While the RBZ claims the currency is now backed by reserves amounting to US$683 million, more than double the initial US$276 million, this has not translated into meaningful economic confidence or reduced inflationary pressure.

RBZ Governor Dr John Mushayavanhu insists the reserves, which include US$352 million in gold and US$258 million in cash and nostro balances, offer full cover for both ZiG in circulation and all ZiG-denominated deposits. “The Reserve Bank has achieved various milestones… including narrowing the gap between formal and parallel exchange rates,” he said in a recent interview with the state media.

However, these technical achievements have yet to address the underlying economic problems. The local economy continues to suffer from low productivity, weak investor confidence, and erratic policy direction.

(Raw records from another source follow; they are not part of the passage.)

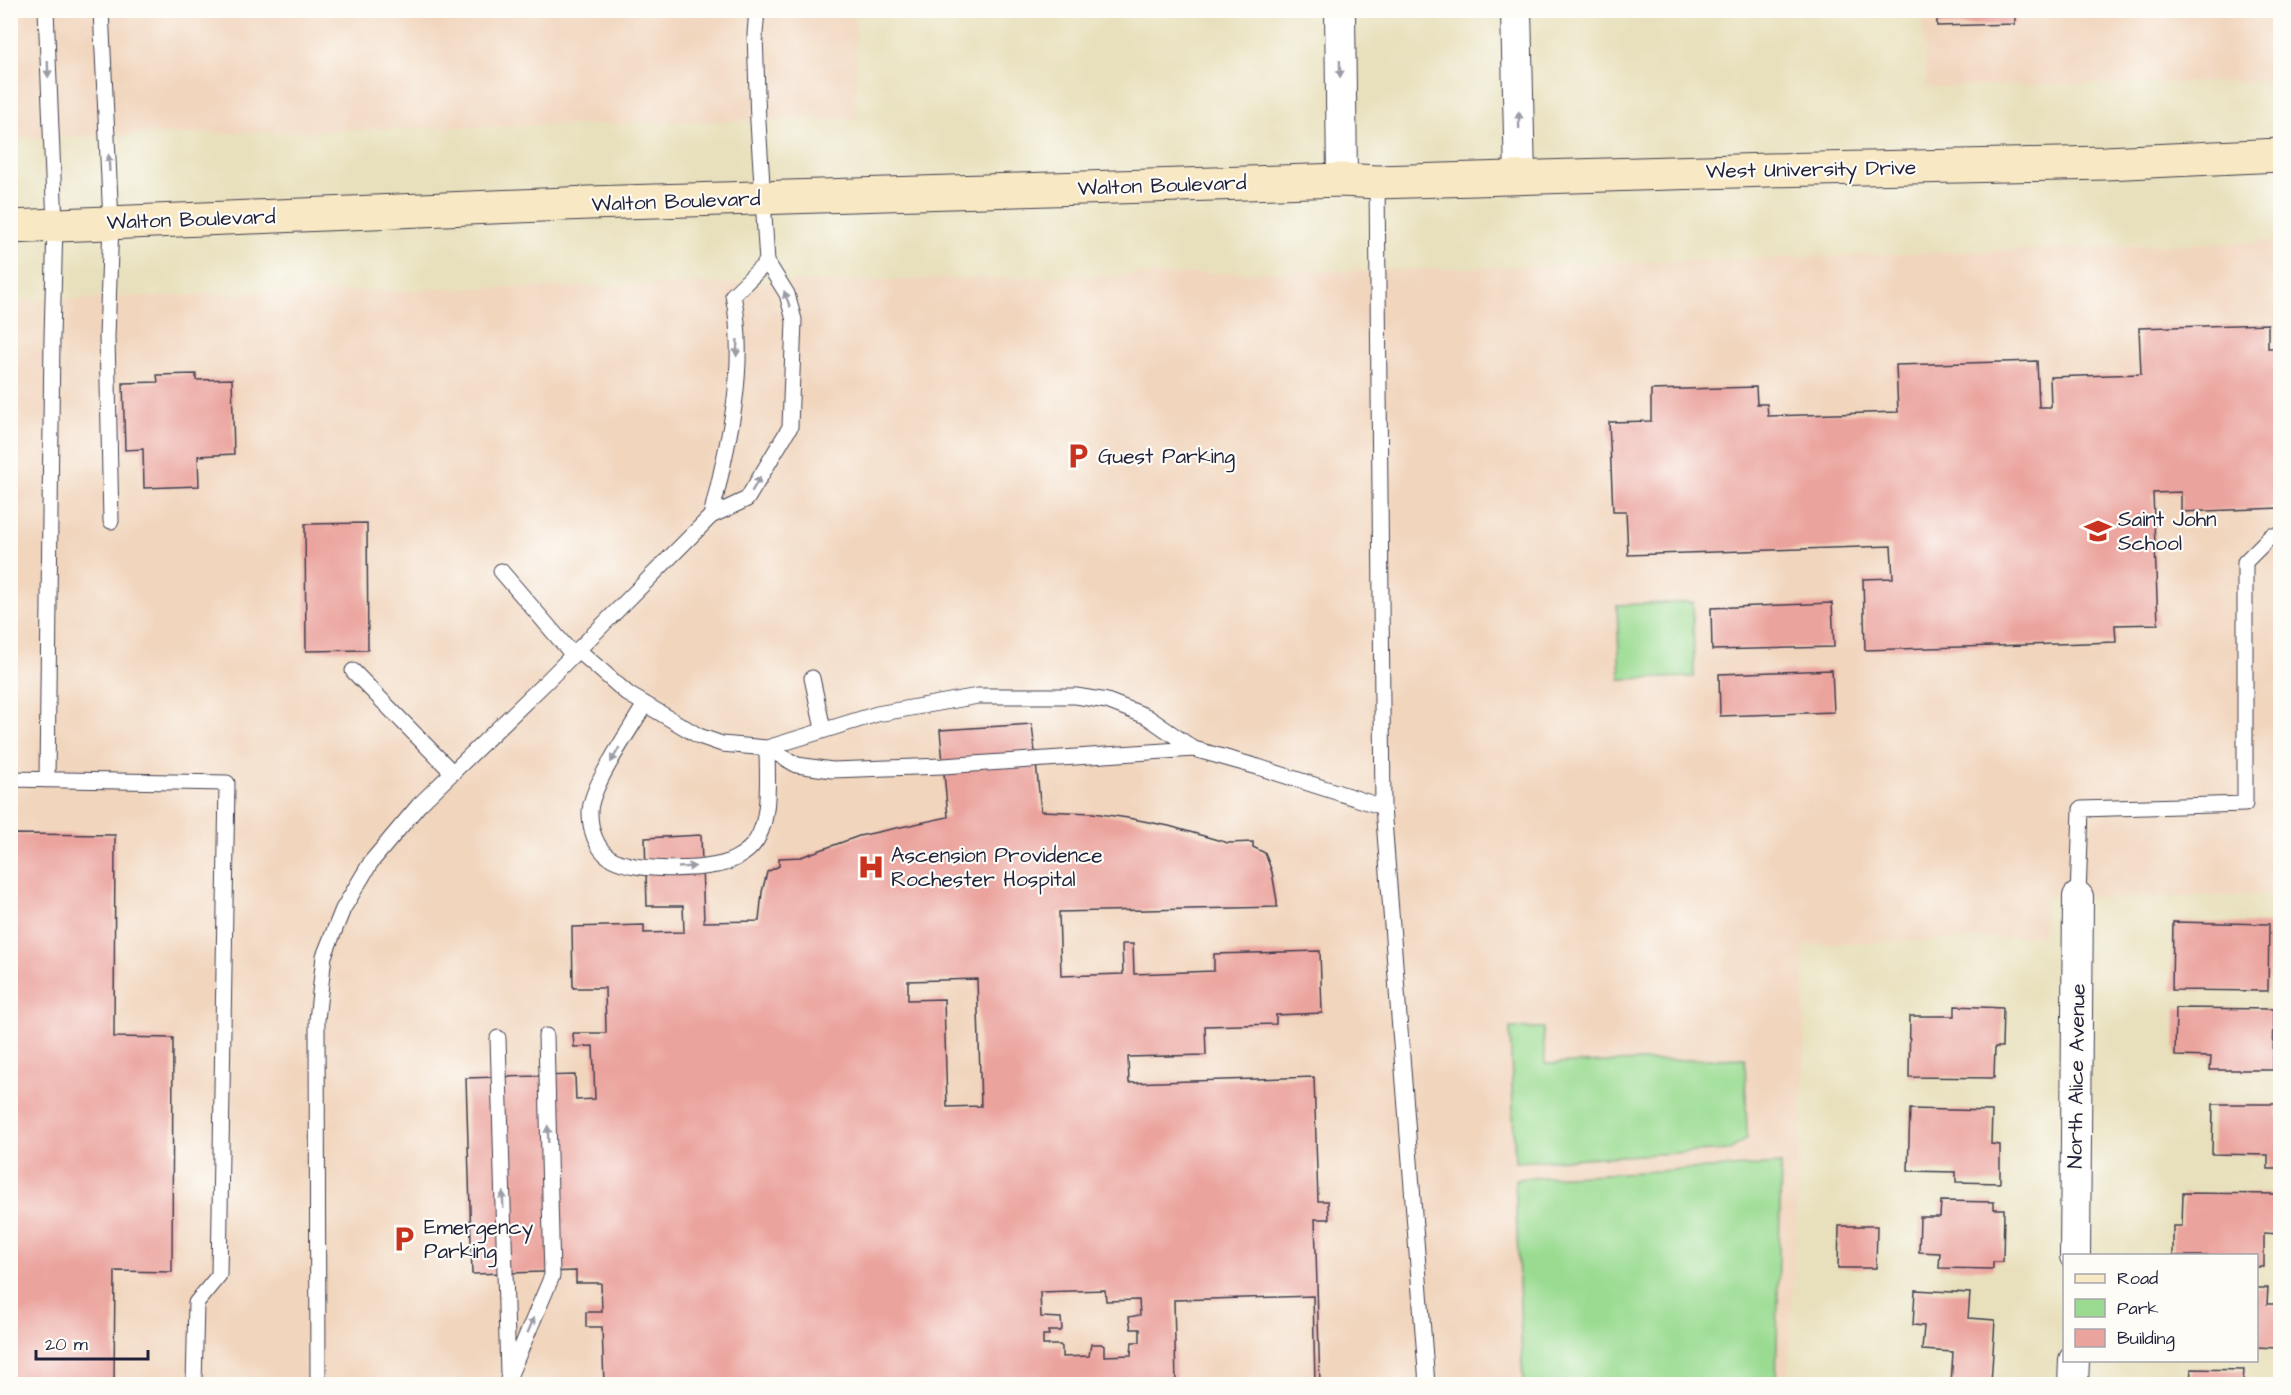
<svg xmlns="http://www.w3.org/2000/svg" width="2291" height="1395" viewBox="0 0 2291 1395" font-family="'Architects Daughter',sans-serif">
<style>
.built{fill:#f1d5bd}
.green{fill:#9adb91;stroke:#5e7e66;stroke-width:1.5}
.building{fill:#eba39d;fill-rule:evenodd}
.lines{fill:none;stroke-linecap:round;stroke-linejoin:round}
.lane-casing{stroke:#403e4e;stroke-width:17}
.street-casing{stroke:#403e4e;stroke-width:32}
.secondary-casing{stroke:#403e4e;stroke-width:35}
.lane{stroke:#fff;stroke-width:15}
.street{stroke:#fff;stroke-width:30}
.secondary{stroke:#f8e8c3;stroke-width:33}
.oneway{fill:#9c9ca7}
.labels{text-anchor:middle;stroke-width:4.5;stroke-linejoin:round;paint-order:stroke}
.street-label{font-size:21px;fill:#22223b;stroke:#fdfcf7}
.poi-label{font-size:21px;fill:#22223b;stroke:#fdfcf7;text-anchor:start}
</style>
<rect width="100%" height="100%" fill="#fdfcf7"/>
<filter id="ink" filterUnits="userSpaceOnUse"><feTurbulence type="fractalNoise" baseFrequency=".0167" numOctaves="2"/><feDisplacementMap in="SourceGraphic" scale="12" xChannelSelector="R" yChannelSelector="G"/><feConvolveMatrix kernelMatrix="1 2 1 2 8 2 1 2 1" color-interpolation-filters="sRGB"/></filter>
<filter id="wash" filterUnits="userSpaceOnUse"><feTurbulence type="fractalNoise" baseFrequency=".008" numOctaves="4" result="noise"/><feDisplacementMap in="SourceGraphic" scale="24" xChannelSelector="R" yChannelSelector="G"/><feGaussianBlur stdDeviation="1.35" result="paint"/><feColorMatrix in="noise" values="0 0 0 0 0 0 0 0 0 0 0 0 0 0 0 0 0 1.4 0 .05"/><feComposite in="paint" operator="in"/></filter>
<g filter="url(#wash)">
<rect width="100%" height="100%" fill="#e8e0bc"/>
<path class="built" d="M10,11H855L857,118L11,138Z
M1923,11H2280V81L1926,87Z
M2280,241V895L2044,898L2043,936L1803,945L1805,1052L1788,1384H11L10,301L258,293L1471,268Z"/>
<path class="green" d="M1693,602L1694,677L1620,679L1617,605Z
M1510,1028H1543L1545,1064L1745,1058L1747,1138L1730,1150L1515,1162Z
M1781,1164L1776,1384H1523L1515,1179Z"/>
<g id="blocks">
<path class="building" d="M1801,10H1854V13L1802,14Z
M1937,10H2015V24L1937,26Z
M2268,324V348H2280V508L2181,512V492L2153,493L2158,624L2115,625L2116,642L1865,650L1863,579L1893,578L1891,546L1628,555L1626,511H1613L1609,422L1651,421V390L1756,387L1757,404H1767L1768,416L1898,412L1896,365L2037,361L2039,407H2051L2050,377L2141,374L2139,328Z
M196,374V380L232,379L234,454L198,456L199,486L144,488L143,449L125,450L123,383L158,382L157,375Z
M367,523L368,650L306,651L305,524Z
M1832,603L1834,647L1712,650L1711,608Z
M1832,670L1834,712L1720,716L1719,674Z
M1032,724L1041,811L1093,813L1128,818L1169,826L1228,843L1253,842V847L1265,853L1272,872L1277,901V907L1059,912L1061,976L1123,974L1122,944H1133L1134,974L1214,971V954L1320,951L1322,1013L1276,1015V1024L1205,1026L1206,1055L1128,1057L1129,1083L1314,1077L1318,1201H1328L1329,1219H1315L1320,1384H1315L1313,1296L1174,1300L1176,1384H604L602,1327H586V1312H602L601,1283H576V1271L472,1274L466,1078L575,1075L576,1100L595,1099L593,1046L574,1047L573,1033H606L605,988H573L572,927L644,925V933L684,932L683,906H647L645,838L701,835L704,922L759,921L762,892L767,872L779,866V858L801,857L859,836L948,817L940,730ZM977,979L981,1106L947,1107L944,999L908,1000V981ZM1105,1290L1106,1301L1139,1300L1140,1315L1129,1317L1131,1329H1140V1342H1132L1131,1355L1104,1356V1346L1101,1344H1091L1089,1356L1062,1357V1347L1060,1345H1043V1335H1049L1048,1331H1060L1062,1329L1061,1318L1041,1317L1040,1292Z
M10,834L115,835L114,1037L173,1038L172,1272L115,1271L114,1384H10Z
M2173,922L2269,924L2268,991L2172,990Z
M1955,1006L2003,1008L2002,1047H1995L1994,1078L1909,1077L1910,1016H1955Z
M2176,1008L2274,1009L2273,1070H2210L2211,1057L2175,1056Z
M2213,1104H2278V1116H2280V1169H2268V1155L2212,1154Z
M1910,1109L1992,1111L1991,1144L2000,1145V1183L1956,1182V1172L1908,1171Z
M2183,1193L2280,1194V1234L2264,1233V1267H2256V1256H2173V1226H2182Z
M1941,1201L1994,1202V1209H2004L2003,1262H1993V1269L1939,1268L1940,1253L1919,1252L1920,1217H1940Z
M1839,1226H1877L1876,1268H1838Z
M2256,1288H2268L2267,1304H2278L2277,1348L2256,1347Z
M1915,1290L1970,1293L1968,1318L1995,1320L1991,1384H1951L1953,1352L1922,1350L1924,1326L1913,1325Z
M2191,1369L2244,1370L2243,1384H2190Z"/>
</g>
</g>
<g filter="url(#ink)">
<use href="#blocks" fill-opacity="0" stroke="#403e4e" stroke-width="1.5"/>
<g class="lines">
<defs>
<path id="lane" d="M46,10L55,224L52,337L47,780
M101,10L111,222L107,337L111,521
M1377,182L1383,807L1427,1384
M711,516C728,446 748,367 733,295L767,262
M501,571L573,655
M578,650L628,694L699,736L722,744L767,748L877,714L978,696H1076L1107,701L1146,716L1194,749L1258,767L1383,807
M353,671L453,773
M812,678L823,729
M645,704C631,729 589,788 590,813C590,829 596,848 609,857C631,872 691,870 717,865C729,863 744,855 752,846C772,824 767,776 767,748L797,765L832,770L943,766L1194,749
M10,779L227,783L219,1275L196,1303L194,1384
M2078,897L2081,809L2245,804V562L2271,536H2280
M498,1038L508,1373
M508,1379L552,1276L546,1036
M318,1384L317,1020L324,956L343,909L371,862L419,805L547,681L711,516L747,499L790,427L794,320L787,294L767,262L758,122L755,34L757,10"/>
<path id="street" d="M1340,10L1342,180
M1516,10L1520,178
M2075,1256L2078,897
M2073,1384L2074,1360"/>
<path id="secondary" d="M10,227L589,203L1342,180L1377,182L1768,170L2105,163L2280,155"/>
</defs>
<use href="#lane" class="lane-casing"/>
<use href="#street" class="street-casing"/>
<use href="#secondary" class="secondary-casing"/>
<use href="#lane" class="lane"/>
<use href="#street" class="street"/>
<use href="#secondary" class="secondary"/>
</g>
<defs><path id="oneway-solid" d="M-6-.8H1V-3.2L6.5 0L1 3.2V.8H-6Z" transform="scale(1.5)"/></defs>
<g class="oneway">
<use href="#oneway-solid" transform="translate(48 69) rotate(88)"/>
<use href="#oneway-solid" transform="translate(1340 69) rotate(89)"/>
<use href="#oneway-solid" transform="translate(1519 120) rotate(-91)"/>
<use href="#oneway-solid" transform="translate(109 163) rotate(-93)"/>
<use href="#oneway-solid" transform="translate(787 299) rotate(-110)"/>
<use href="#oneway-solid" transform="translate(737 348) rotate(93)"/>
<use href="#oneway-solid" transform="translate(756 484) rotate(-60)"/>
<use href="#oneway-solid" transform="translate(615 755) rotate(120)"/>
<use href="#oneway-solid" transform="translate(687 867) rotate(-3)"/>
<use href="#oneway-solid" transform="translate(548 1134) rotate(-92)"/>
<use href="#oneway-solid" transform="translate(503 1200) rotate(-92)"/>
<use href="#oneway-solid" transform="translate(531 1325) rotate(-67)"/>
</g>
</g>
<defs>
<symbol id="parking-bare" viewBox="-9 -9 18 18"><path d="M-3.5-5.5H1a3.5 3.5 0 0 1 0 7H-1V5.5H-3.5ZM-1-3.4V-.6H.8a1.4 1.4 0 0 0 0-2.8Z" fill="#c8321e" stroke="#fdfcf7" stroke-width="2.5" paint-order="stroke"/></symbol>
<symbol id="school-bare" viewBox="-9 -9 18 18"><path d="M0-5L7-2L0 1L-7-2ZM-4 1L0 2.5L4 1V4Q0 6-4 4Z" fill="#c8321e" stroke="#fdfcf7" stroke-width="2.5" paint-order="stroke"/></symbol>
<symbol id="hospital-bare" viewBox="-9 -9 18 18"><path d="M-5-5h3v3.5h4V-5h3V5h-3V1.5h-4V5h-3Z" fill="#c8321e" stroke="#fdfcf7" stroke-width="2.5" paint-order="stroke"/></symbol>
</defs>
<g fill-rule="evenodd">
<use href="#parking-bare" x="1059" y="437" width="38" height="38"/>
<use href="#school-bare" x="2079" y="512" width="38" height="38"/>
<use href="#hospital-bare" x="852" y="848" width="38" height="38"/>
<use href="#parking-bare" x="385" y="1220" width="38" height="38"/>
</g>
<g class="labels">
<g class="street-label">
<text transform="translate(1811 169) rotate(-1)" y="7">West University Drive</text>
<text transform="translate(1162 185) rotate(-2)" y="7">Walton Boulevard</text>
<text transform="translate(676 201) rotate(-2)" y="7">Walton Boulevard</text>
<text transform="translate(191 219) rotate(-2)" y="7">Walton Boulevard</text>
<text transform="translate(2076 1076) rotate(-89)" y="7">North Alice Avenue</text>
</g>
<g class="poi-label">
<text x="1098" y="463">Guest Parking</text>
<text x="2118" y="526">Saint John<tspan x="2118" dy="24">School</tspan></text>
<text x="891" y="862">Ascension Providence<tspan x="891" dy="24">Rochester Hospital</tspan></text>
<text x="424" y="1234">Emergency<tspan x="424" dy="24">Parking</tspan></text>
</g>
</g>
<rect width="2291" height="1395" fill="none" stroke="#fdfcf7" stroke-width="36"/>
<rect x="2063" y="1254" width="195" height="108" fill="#fdfcf7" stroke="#a5a5ac" stroke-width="1.5"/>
<rect x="2075" y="1274" width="30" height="9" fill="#f8e8c3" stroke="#a5a5ac" stroke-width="1.5"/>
<text x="2117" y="1284" font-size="18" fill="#22223b">Road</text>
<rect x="2075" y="1299" width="30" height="18" fill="#9adb91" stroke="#a5a5ac" stroke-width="1.5"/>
<text x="2117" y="1314" font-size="18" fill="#22223b">Park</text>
<rect x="2075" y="1329" width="30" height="18" fill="#eba39d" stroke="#a5a5ac" stroke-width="1.5"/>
<text x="2117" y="1344" font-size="18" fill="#22223b">Building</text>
<path d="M36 1350v9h112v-9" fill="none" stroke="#22223b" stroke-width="3"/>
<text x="45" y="1350" font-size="18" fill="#22223b" stroke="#fdfcf7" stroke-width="4.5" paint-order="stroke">20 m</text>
</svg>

Without significant reforms to attract foreign direct investment (FDI), the ZiG remains a currency without strong economic foundations.

Analysts argue that the government’s strategy of enforcing demand for ZiG through tax obligations and the rollout of point-of-sale machines in the informal sector is not enough.

The government’s move to enforce payment of quarterly corporate taxes partly in ZiG has temporarily increased demand, but this artificial support is unlikely to last without deeper economic reforms. Inflation expectations remain high, and parallel market exchange rates continue to influence pricing across sectors.

To boost usage, the RBZ has announced plans to introduce higher denomination ZiG notes—up to ZiG200. But the rollout is slow and faces logistical challenges. Critics warn that printing higher denominations may signal rising inflation and could further undermine confidence.

The collapse of previous Zimbabwean currencies has left a deep scar in public memory. Many remain skeptical of any local unit not backed by real economic growth, institutional credibility, and investor-friendly policies.

Ultimately, ZiG’s sustainability hinges on more than just gold reserves. Until the government adopts sound macroeconomic policies, curbs corruption, respects property rights, and creates a climate conducive to FDI, any currency—no matter how well “backed”—is likely to face collapse.